> Texto apresentado:
=====

#TecnometodologiasTCAv – A metodologia do invisível

  • Os textos que compõem esta seção constituem uma investigação dos procedimentos técnico-metodológicos utilizados nas pesquisas de mestrado e de doutorado de integrantes e de egressos do Grupo TCAv.
Título do trabalho: Rastros do Invisível no Plano Cinematográfico
Nível: Doutorado
Autor: Ricardo Weschenfelder
Orientador: Dra. Suzana Kilpp
Ano de defesa: 2016
Tags: Invisível, rastros, cinema, memória

Ricardo é graduado em em Cinema e Vídeo pela Universidade do Sul de Santa Catarina (2002), mestrado em Literatura pela Universidade Federal de Santa Catarina (2009) e doutor em Ciências da Comunicação pela Universidade do Vale do Rio dos Sinos (2016). Professor nos cursos de Publicidade e Propaganda, Design Gráfico e Jogos Digitais na UNIFEBE – Brusque e Coordenador do curso de Pós-Graduação em Cinema e Audiovisual na mesma instituição. Atua também como realizador audiovisual.

=====

> Dados fornecidos:
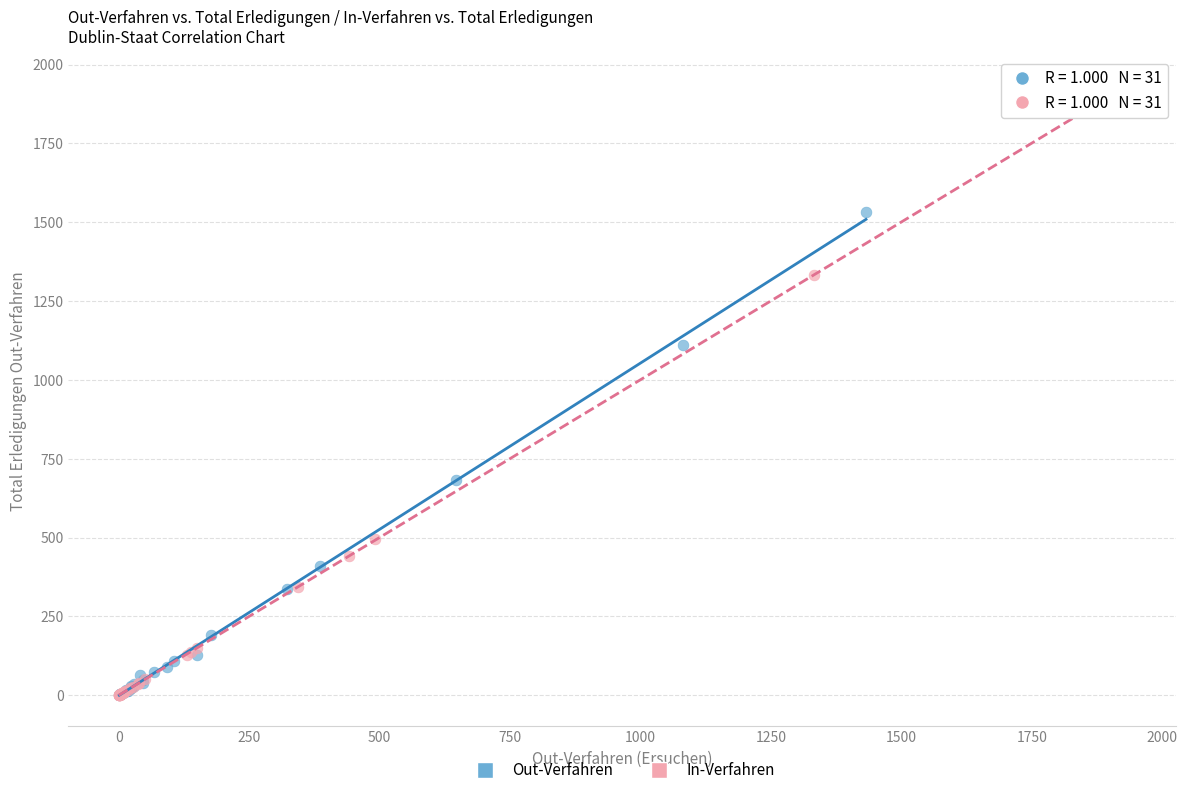

Which series has the widest spread of Y values?

In-Verfahren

=====

> Tarefa a realizar:
Extraia do texto apresentado acima, sem nenhuma alteração, o trecho de "Título do trabalho: Rastros" até "como realizador audiovisual.".

> Resposta escrita:
Título do trabalho: Rastros do Invisível no Plano Cinematográfico
Nível: Doutorado
Autor: Ricardo Weschenfelder
Orientador: Dra. Suzana Kilpp
Ano de defesa: 2016
Tags: Invisível, rastros, cinema, memória

Ricardo é graduado em em Cinema e Vídeo pela Universidade do Sul de Santa Catarina (2002), mestrado em Literatura pela Universidade Federal de Santa Catarina (2009) e doutor em Ciências da Comunicação pela Universidade do Vale do Rio dos Sinos (2016). Professor nos cursos de Publicidade e Propaganda, Design Gráfico e Jogos Digitais na UNIFEBE – Brusque e Coordenador do curso de Pós-Graduação em Cinema e Audiovisual na mesma instituição. Atua também como realizador audiovisual.